A spokesperson from the Fiscal Policy Institute explained that Staten Island probably doesn't contribute more to city coffers than it receives. His analysis suggested the borough generates roughly 3.4 percent of New York City's revenue while consuming approximately 5.2 percent of municipal spending.
Despite his extensive research, Pirozzolo remains far from calculating what independence would cost in today's dollars. Still, he noted progress: "Now when I approach the city budget and request these figures, at least I know exactly what to ask for."
Staten Island carried the official name Richmond until 1975, honoring the title given to King Charles II's youngest illegitimate son. (The king fathered at least twelve.) That sense of separation persists. "The forgotten-borough narrative has always been there," Costello, who worked on Mamdani's campaign, explained.
At the June mayoral primary debate last year, Democratic candidates faced a revealing question: which borough had they visited least? One after another—Adrienne Adams, Andrew Cuomo, Brad Lander, Mamdani, Zellnor Myrie, and Whitney Tilson—answered to mounting laughter: "Staten Island." Costello watched from a bar with friends. Asked about his reaction, he said, "I wouldn't have expected different answers. It's almost predictable. But sure, it stings a bit. You think, 'Come on, really?'"
Growing up, Costello's high school sat adjacent to the notorious dump. Walking from the bus to class, he could see it looming behind the campus. But he also witnessed its transformation. Over two decades, the landfill has been gradually rehabilitated, restored to nature, and reimagined as parkland. Now called Freshkills Park, it will become one of the city's largest green spaces—almost three times Central Park's size—when finished in 2036. One of Costello's friends now works there as a field educator, leading tours. Birds have begun returning. Perhaps because of this evolution, Costello doesn't carry the same resentment as older Staten Islanders. "Honestly, it's kind of funny that my high school was next to a dump," he said. "And as they restored it, it actually became beautiful."
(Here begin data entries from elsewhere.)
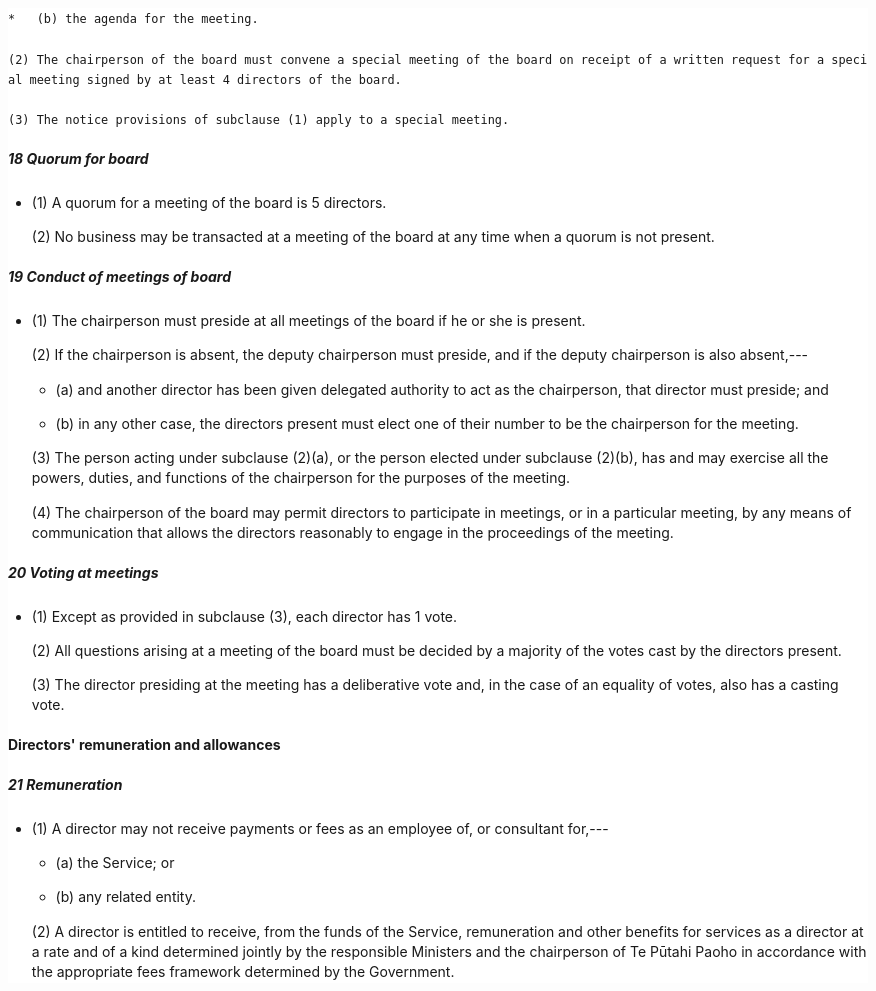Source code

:     *   (b) the agenda for the meeting.
    
    (2) The chairperson of the board must convene a special meeting of the board on receipt of a written request for a special meeting signed by at least 4 directors of the board.
    
    (3) The notice provisions of subclause (1) apply to a special meeting.

##### 18 Quorum for board
    
*   (1) A quorum for a meeting of the board is 5 directors.
    
    (2) No business may be transacted at a meeting of the board at any time when a quorum is not present.

##### 19 Conduct of meetings of board
    
*   (1) The chairperson must preside at all meetings of the board if he or she is present.
    
    (2) If the chairperson is absent, the deputy chairperson must preside, and if the deputy chairperson is also absent,---
        
    *   (a) and another director has been given delegated authority to act as the chairperson, that director must preside; and
    
    *   (b) in any other case, the directors present must elect one of their number to be the chairperson for the meeting.
    
    (3) The person acting under subclause (2)(a), or the person elected under subclause (2)(b), has and may exercise all the powers, duties, and functions of the chairperson for the purposes of the meeting.
    
    (4) The chairperson of the board may permit directors to participate in meetings, or in a particular meeting, by any means of communication that allows the directors reasonably to engage in the proceedings of the meeting.

##### 20 Voting at meetings
    
*   (1) Except as provided in subclause (3), each director has 1 vote.
    
    (2) All questions arising at a meeting of the board must be decided by a majority of the votes cast by the directors present.
    
    (3) The director presiding at the meeting has a deliberative vote and, in the case of an equality of votes, also has a casting vote.

#### Directors' remuneration and allowances

##### 21 Remuneration
    
*   (1) A director may not receive payments or fees as an employee of, or consultant for,---
        
    *   (a) the Service; or
    
    *   (b) any related entity.
    
    (2) A director is entitled to receive, from the funds of the Service, remuneration and other benefits for services as a director at a rate and of a kind determined jointly by the responsible Ministers and the chairperson of Te Pūtahi Paoho in accordance with the appropriate fees framework determined by the Government.
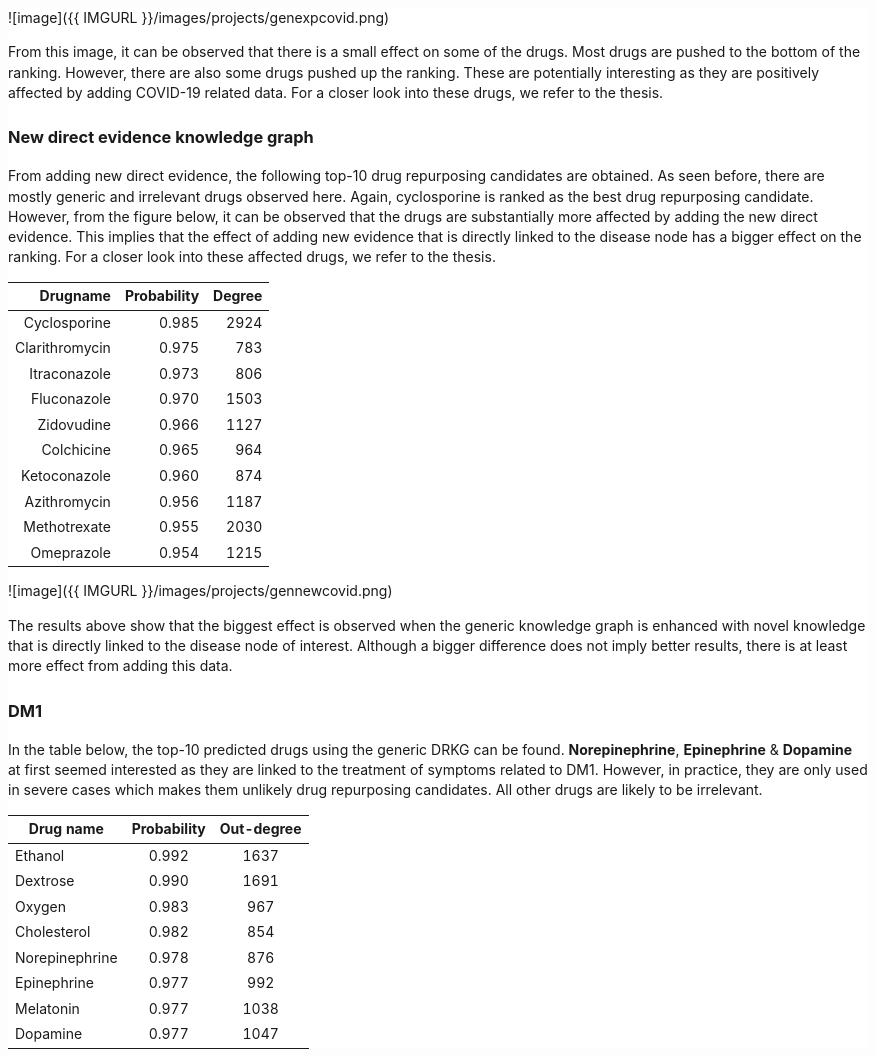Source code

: ![image]({{ IMGURL }}/images/projects/genexpcovid.png)

From this image, it can be observed that there is a small effect on some of the drugs. Most drugs are pushed to the bottom of the ranking. However, there are also some drugs pushed up the ranking. These are potentially interesting as they are positively affected by adding COVID-19 related data. For a closer look into these drugs, we refer to the thesis. 

### New direct evidence knowledge graph

From adding new direct evidence, the following top-10 drug repurposing candidates are obtained. As seen before, there are mostly generic and irrelevant drugs observed here. Again, cyclosporine is ranked as the best drug repurposing candidate. However, from the figure below, it can be observed that the drugs are substantially more affected by adding the new direct evidence. This implies that the effect of adding new evidence that is directly linked to the disease node has a bigger effect on the ranking. For a closer look into these affected drugs, we refer to the thesis.

|       Drugname | Probability | Degree |
|---------------:|------------:|-------:|
|   Cyclosporine |       0.985 |   2924 |
| Clarithromycin |       0.975 |    783 |
|   Itraconazole |       0.973 |    806 |
|    Fluconazole |       0.970 |   1503 |
|     Zidovudine |       0.966 |   1127 |
|     Colchicine |       0.965 |    964 |
|   Ketoconazole |       0.960 |    874 |
|   Azithromycin |       0.956 |   1187 |
|   Methotrexate |       0.955 |   2030 |
|     Omeprazole |       0.954 |   1215 |

![image]({{ IMGURL }}/images/projects/gennewcovid.png)

The results above show that the biggest effect is observed when the generic knowledge graph is enhanced with novel knowledge that is directly linked to the disease node of interest. Although a bigger difference does not imply better results, there is at least more effect from adding this data. 

### **DM1**

In the table below, the top-10 predicted drugs using the generic DRKG can be found. **Norepinephrine**, **Epinephrine** & **Dopamine** at first seemed interested as they are linked to the treatment of symptoms related to DM1. However, in practice, they are only used in severe cases which makes them unlikely drug repurposing candidates. All other drugs are likely to be irrelevant.

| Drug name      | Probability | Out-degree |
|----------------|:-----------:|:----------:|
| Ethanol        |    0.992    |    1637    |
| Dextrose       |    0.990    |    1691    |
| Oxygen         |    0.983    |     967    |
| Cholesterol    |    0.982    |     854    |
| Norepinephrine |    0.978    |     876    |
| Epinephrine    |    0.977    |     992    |
| Melatonin      |    0.977    |    1038    |
| Dopamine       |    0.977    |    1047    |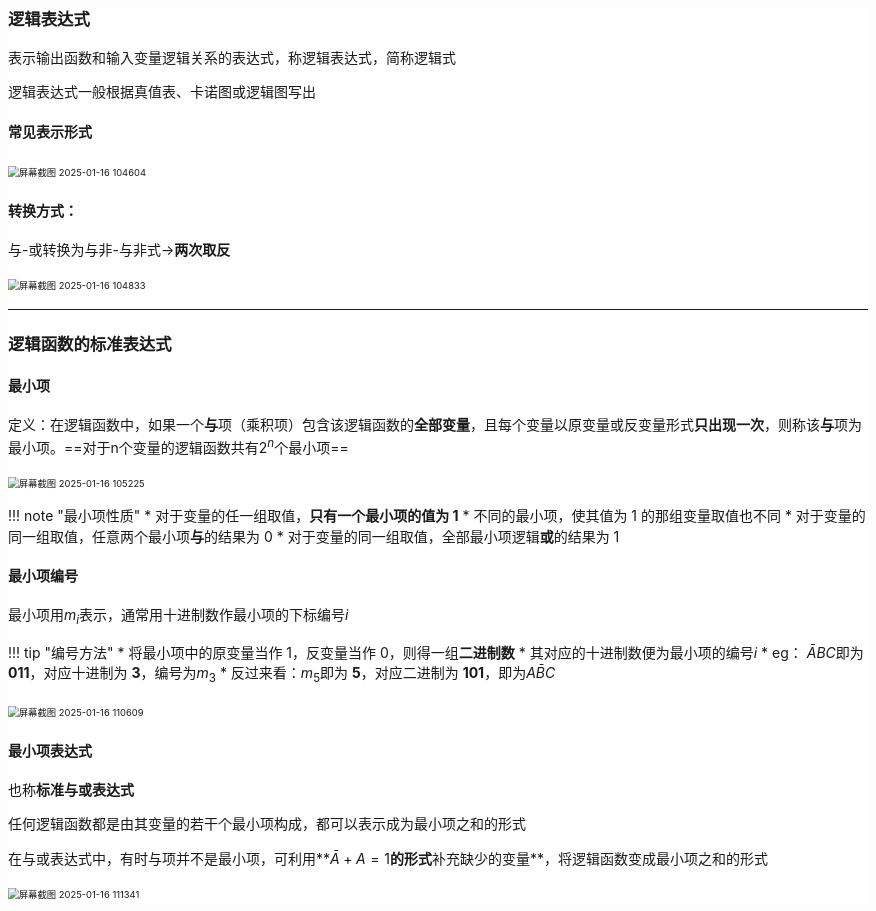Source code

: ### 逻辑表达式

表示输出函数和输入变量逻辑关系的表达式，称逻辑表达式，简称逻辑式

逻辑表达式一般根据真值表、卡诺图或逻辑图写出

#### 常见表示形式

<img src="https://wbx-1328220477.cos.ap-shanghai.myqcloud.com/202501161046709.png" alt="屏幕截图 2025-01-16 104604" style="zoom:67%;" />

#### 转换方式：

与-或转换为与非-与非式$\longrightarrow$**两次取反**

<img src="https://wbx-1328220477.cos.ap-shanghai.myqcloud.com/202501161048512.png" alt="屏幕截图 2025-01-16 104833" style="zoom:67%;" />

---

### 逻辑函数的标准表达式

#### 最小项

定义：在逻辑函数中，如果一个**与**项（乘积项）包含该逻辑函数的**全部变量**，且每个变量以原变量或反变量形式**只出现一次**，则称该**与**项为最小项。==对于n个变量的逻辑函数共有$2^n$个最小项==

<img src="https://wbx-1328220477.cos.ap-shanghai.myqcloud.com/202501161053772.png" alt="屏幕截图 2025-01-16 105225" style="zoom:67%;" />

!!! note "最小项性质"
	* 对于变量的任一组取值，**只有一个最小项的值为 1**
	* 不同的最小项，使其值为 1 的那组变量取值也不同
	* 对于变量的同一组取值，任意两个最小项**与**的结果为 0
	* 对于变量的同一组取值，全部最小项逻辑**或**的结果为 1

#### 最小项编号

最小项用$m_i$表示，通常用十进制数作最小项的下标编号$i$

!!! tip "编号方法"
	* 将最小项中的原变量当作 1，反变量当作 0，则得一组**二进制数**
	* 其对应的十进制数便为最小项的编号$i$
	* eg： $\bar ABC$即为 **011**，对应十进制为 **3**，编号为$m_3$
	* 反过来看：$m_5$即为 **5**，对应二进制为 **101**，即为$A\bar BC$

<img src="https://wbx-1328220477.cos.ap-shanghai.myqcloud.com/202501161106014.png" alt="屏幕截图 2025-01-16 110609" style="zoom:67%;" />

#### 最小项表达式

也称**标准与或表达式**

任何逻辑函数都是由其变量的若干个最小项构成，都可以表示成为最小项之和的形式

在与或表达式中，有时与项并不是最小项，可利用**$\bar A+A=1$**的形式**补充缺少的变量**，将逻辑函数变成最小项之和的形式

<img src="https://wbx-1328220477.cos.ap-shanghai.myqcloud.com/202501161113974.png" alt="屏幕截图 2025-01-16 111341" style="zoom:67%;" />
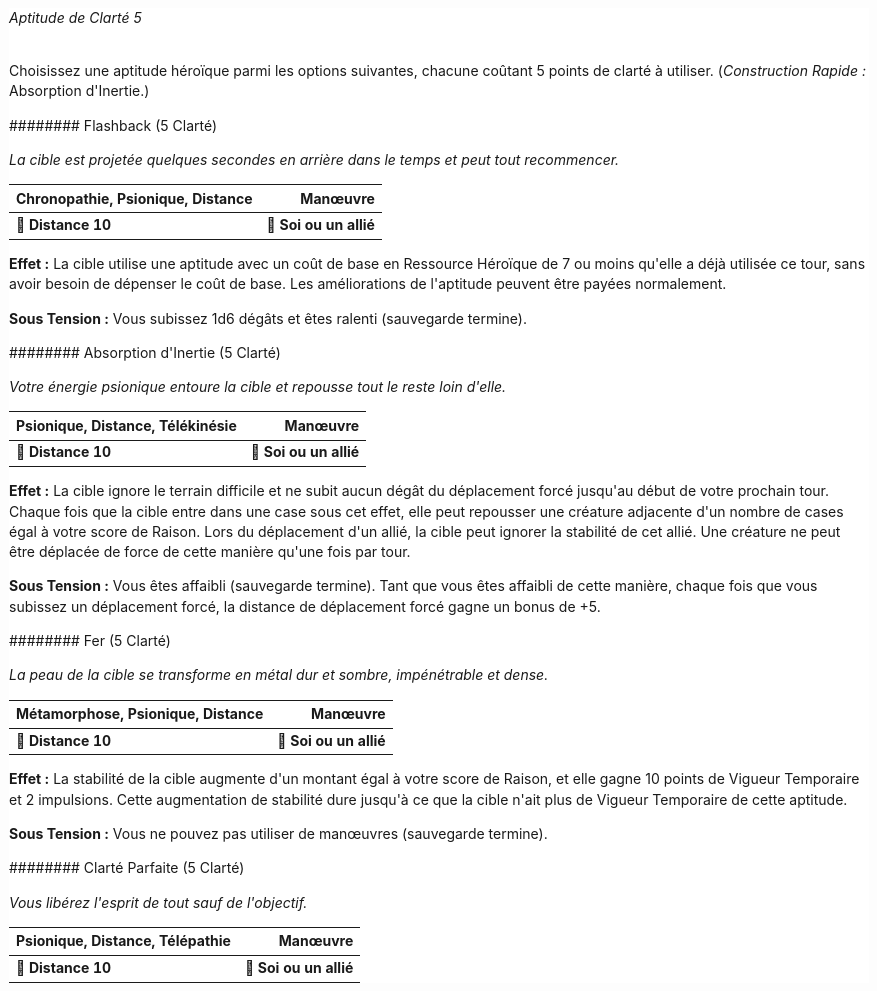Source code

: ###### Aptitude de Clarté 5

Choisissez une aptitude héroïque parmi les options suivantes, chacune coûtant 5 points de clarté à utiliser. (*Construction Rapide :* Absorption d'Inertie.)

######## Flashback (5 Clarté)

*La cible est projetée quelques secondes en arrière dans le temps et peut tout recommencer.*

| **Chronopathie, Psionique, Distance** |            **Manœuvre** |
|---------------------------------------|------------------------:|
| **📏 Distance 10**                    | **🎯 Soi ou un allié** |

**Effet :** La cible utilise une aptitude avec un coût de base en Ressource Héroïque de 7 ou moins qu'elle a déjà utilisée ce tour, sans avoir besoin de dépenser le coût de base. Les améliorations de l'aptitude peuvent être payées normalement.

**Sous Tension :** Vous subissez 1d6 dégâts et êtes ralenti (sauvegarde termine).

######## Absorption d'Inertie (5 Clarté)

*Votre énergie psionique entoure la cible et repousse tout le reste loin d'elle.*

| **Psionique, Distance, Télékinésie** |            **Manœuvre** |
|--------------------------------------|------------------------:|
| **📏 Distance 10**                   | **🎯 Soi ou un allié** |

**Effet :** La cible ignore le terrain difficile et ne subit aucun dégât du déplacement forcé jusqu'au début de votre prochain tour. Chaque fois que la cible entre dans une case sous cet effet, elle peut repousser une créature adjacente d'un nombre de cases égal à votre score de Raison. Lors du déplacement d'un allié, la cible peut ignorer la stabilité de cet allié. Une créature ne peut être déplacée de force de cette manière qu'une fois par tour.

**Sous Tension :** Vous êtes affaibli (sauvegarde termine). Tant que vous êtes affaibli de cette manière, chaque fois que vous subissez un déplacement forcé, la distance de déplacement forcé gagne un bonus de +5.

######## Fer (5 Clarté)

*La peau de la cible se transforme en métal dur et sombre, impénétrable et dense.*

| **Métamorphose, Psionique, Distance** |            **Manœuvre** |
|---------------------------------------|------------------------:|
| **📏 Distance 10**                    | **🎯 Soi ou un allié** |

**Effet :** La stabilité de la cible augmente d'un montant égal à votre score de Raison, et elle gagne 10 points de Vigueur Temporaire et 2 impulsions. Cette augmentation de stabilité dure jusqu'à ce que la cible n'ait plus de Vigueur Temporaire de cette aptitude.

**Sous Tension :** Vous ne pouvez pas utiliser de manœuvres (sauvegarde termine).

######## Clarté Parfaite (5 Clarté)

*Vous libérez l'esprit de tout sauf de l'objectif.*

| **Psionique, Distance, Télépathie** |            **Manœuvre** |
|-------------------------------------|------------------------:|
| **📏 Distance 10**                  | **🎯 Soi ou un allié** |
Since the campaign, Mamdani has increased his Staten Island presence: dining at Shaw-naé's House, a local soul-food establishment, and attending evening prayers at a Dongan Hills mosque during Ramadan. In early March, he announced a significant child-care expansion—extending 3-K programs—at a north shore pre-K facility. (Staten Island had been omitted from an earlier 2-K rollout.) That same month, Democrat Allison Ziogas launched a challenge against Republican Congresswoman Nicole Malliotakis, positioning herself as a pro-labor economic populist. Both parties had failed the borough for generations, Ziogas argued in her campaign kickoff. "People dismiss Staten Island as if we have nothing valuable," she said. Originally from Connecticut, Ziogas added, "I describe myself as a Staten Islander by choice and by love."
"I'm among the borough's strongest advocates," Costello told me. "We have exceptional restaurants, remarkable people, and more parkland than anywhere else in the city." (Staten Island boasts some of New York's finest Sri Lankan cuisine.) The only scenario that would drive him away? If other residents actually succeeded in leaving New York City. "Contemplating departure isn't easy," he said. "The only reason I'd ever leave is because so many others want out. It's not that this isn't a wonderful place to live."